Validating Big Data & ML Pipelines: Avoiding Burning the World Down on Accident w/ Apache Spark, Beam, Flink & friends
YOW! 2019 Sydney
As big data jobs move from the proof-of-concept phase into powering real production services, we have to start considering what will happen when everything eventually goes wrong (such as recommending inappropriate products or other decisions taken on bad data). This talk will attempt to convince you that we will all eventually get aboard the failboat (especially with ~40% of respondents automatically deploying their Spark jobs results to production), and it's important to automatically recognize when things have gone wrong so we can stop deployment before we have to update our resumes.
Figuring out when things have gone terribly wrong is trickier than it first appears since we want to catch the errors before our users notice them (or failing that before CNN notices them). We will explore general techniques for validation, look at responses from people validating big data jobs in production environments, and libraries that can assist us in writing relative validation rules based on historical data.
For folks working in streaming, we will talk about the unique challenges of attempting to validate in a real-time system, and what we can do besides keeping an up-to-date resume on file for when things go wrong. To keep the talk interesting real-world examples (with company names removed) will be presented, as well as several creative-common licensed cat pictures and an adorable panda GIF.
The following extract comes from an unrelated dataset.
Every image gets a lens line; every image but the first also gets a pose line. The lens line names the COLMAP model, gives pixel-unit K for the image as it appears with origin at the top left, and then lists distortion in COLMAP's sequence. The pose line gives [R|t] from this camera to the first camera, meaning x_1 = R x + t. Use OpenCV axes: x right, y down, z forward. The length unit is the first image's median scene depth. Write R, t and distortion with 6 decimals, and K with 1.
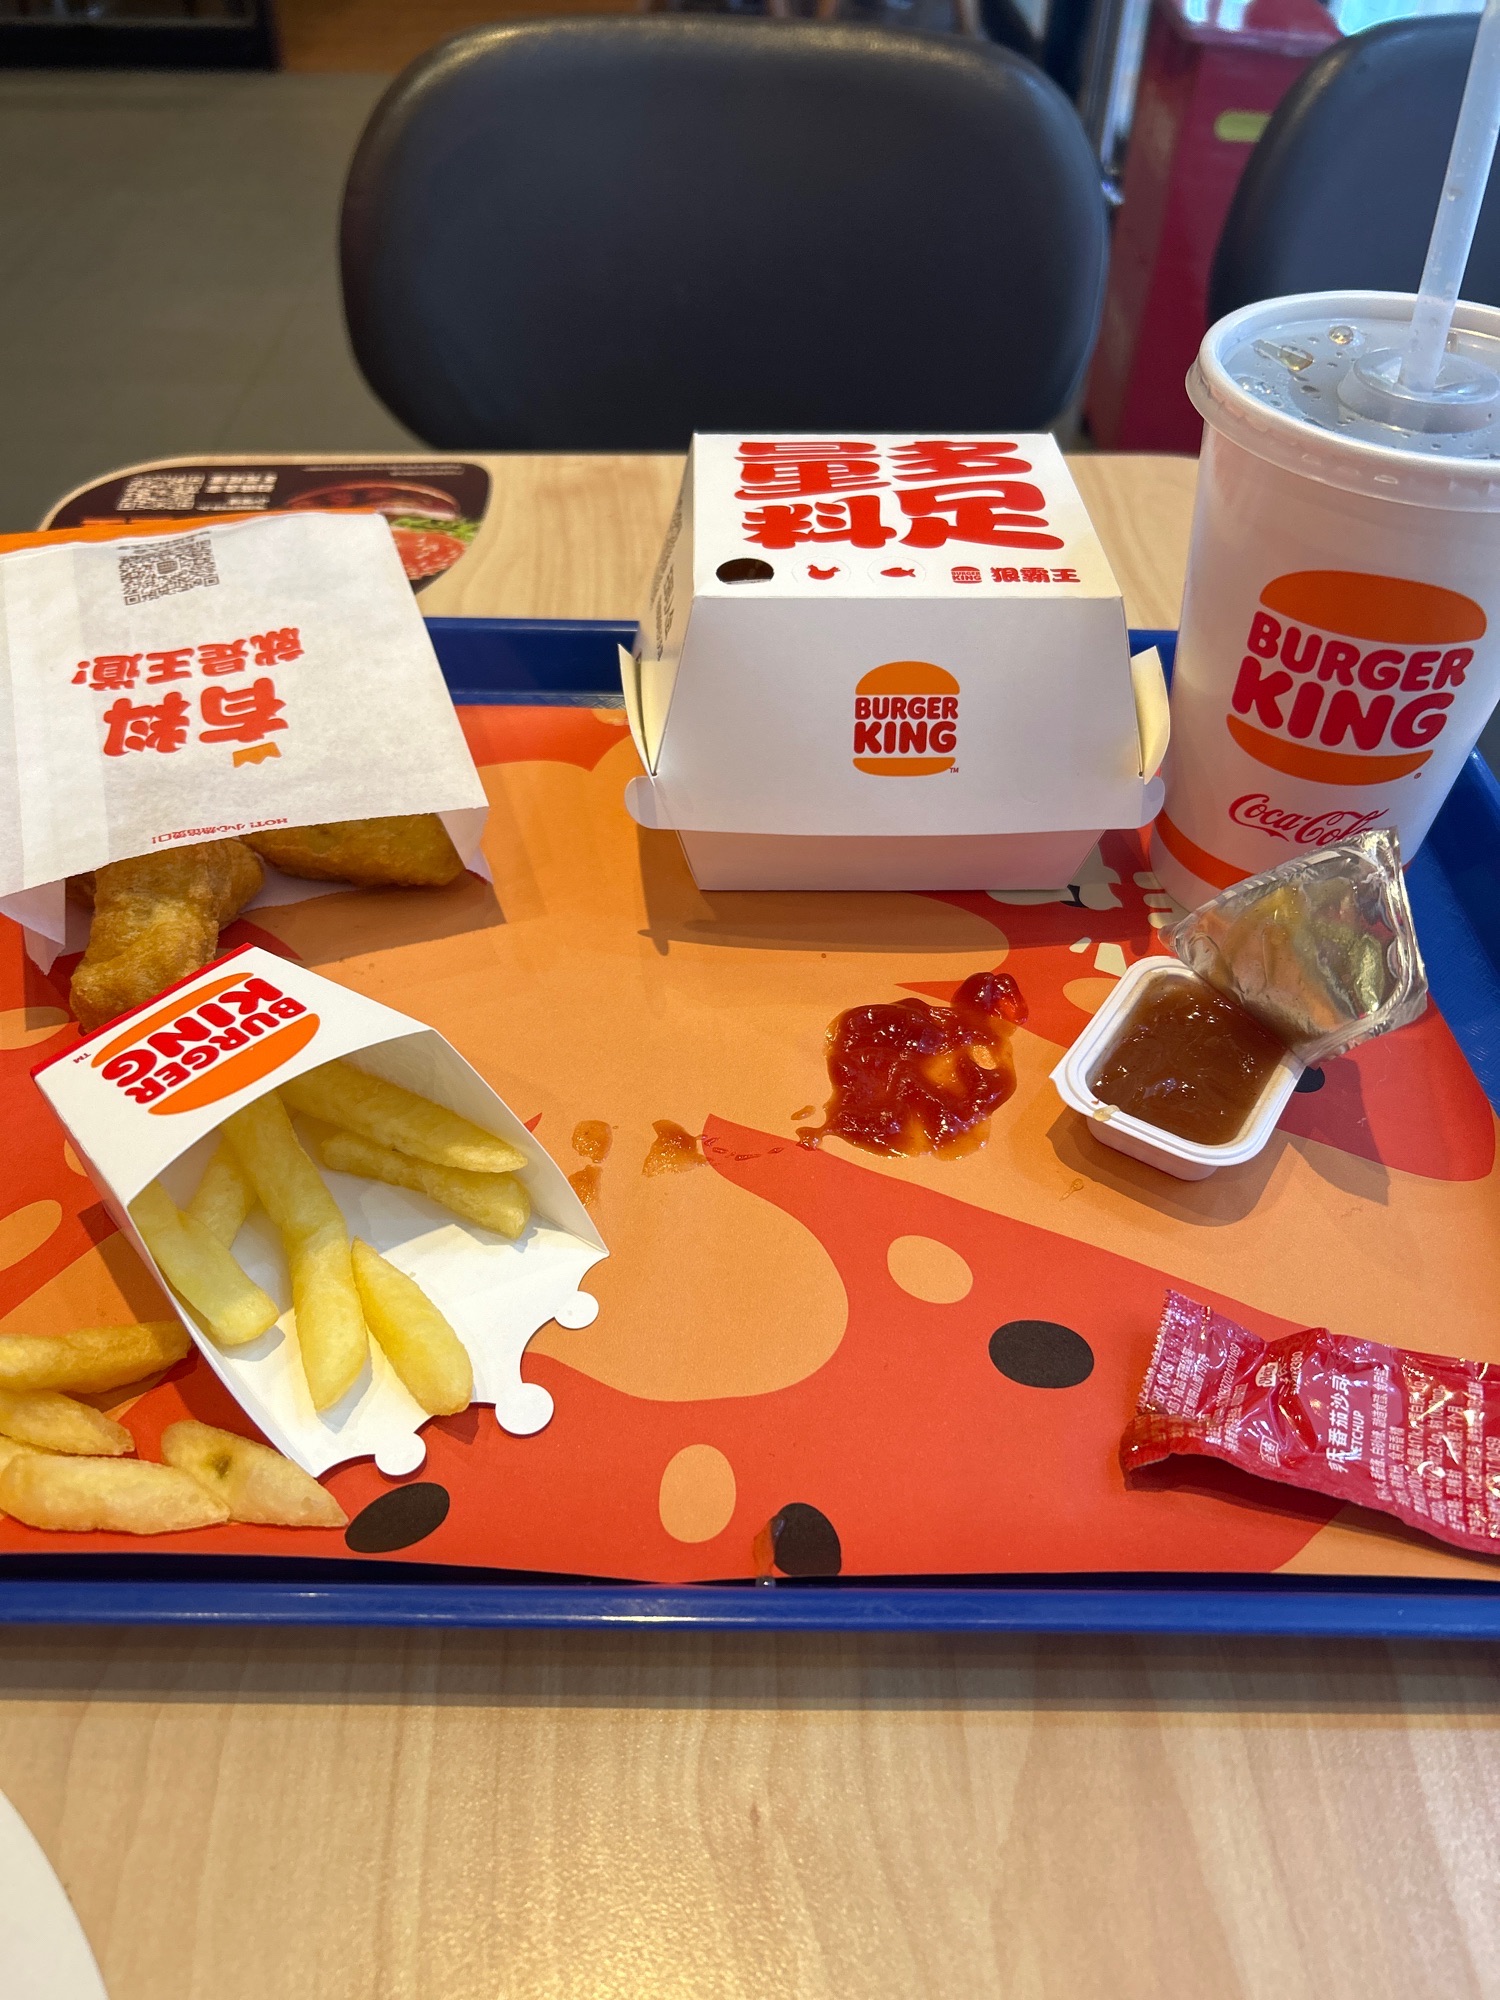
lens RADIAL K [[1511.8, 0, 746.1], [0, 1511.8, 1000.0], [0, 0, 1]] dist [0.005213, -0.008188]
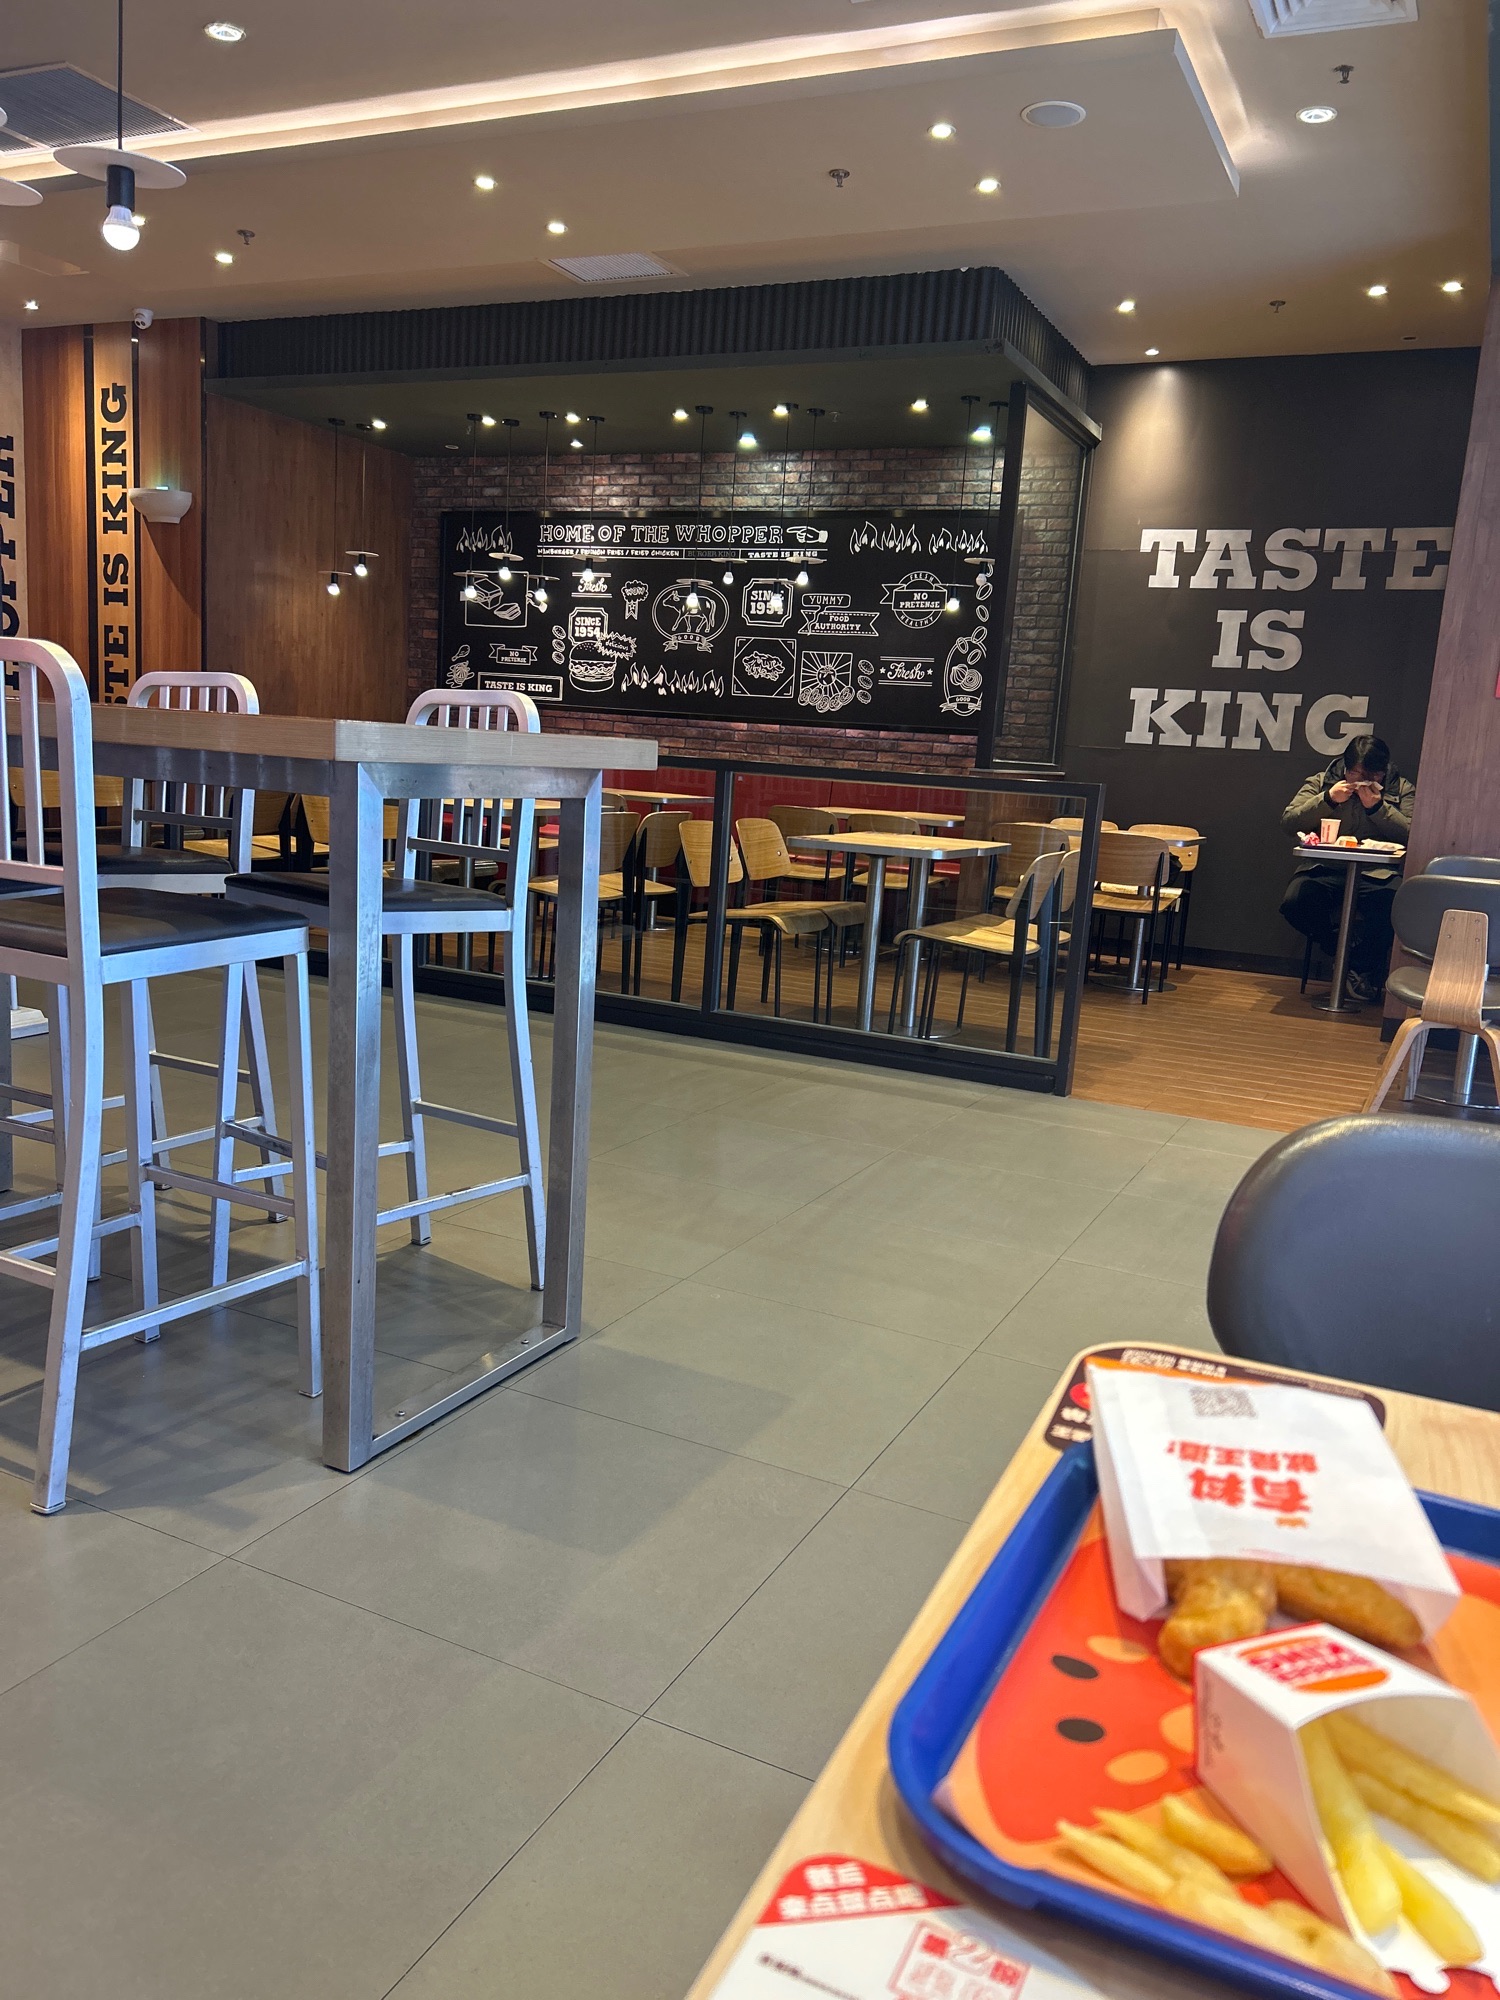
lens RADIAL K [[1511.8, 0, 752.2], [0, 1511.8, 996.2], [0, 0, 1]] dist [0.005213, -0.008188]
pose [[0.901775, 0.116167, -0.416301, -0.232782], [-0.335375, 0.795641, -0.504458, 0.361928], [0.272625, 0.594525, 0.756449, -0.616547]]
Holden is a transgender Canadian open source developer advocate with a focus on Apache Spark, BEAM, and related "big data" tools. She is the co-author of Learning Spark, High Performance Spark, and another Spark book that's a bit more out of date. She is a committer on and PMC member on Apache Spark and committer on SystemML & Mahout projects. Prior to joining Apple she worked at Google, IBM, Alpine, Databricks, Google (yes again), Foursquare, and Amazon. When not in San Francisco, Holden speaks internationally about different big data technologies (mostly Spark). She was tricked into the world of big data while trying to improve search and recommendation systems and has long since forgotten her original goal. Outside of work she enjoys playing with fire, riding scooters, and dancing.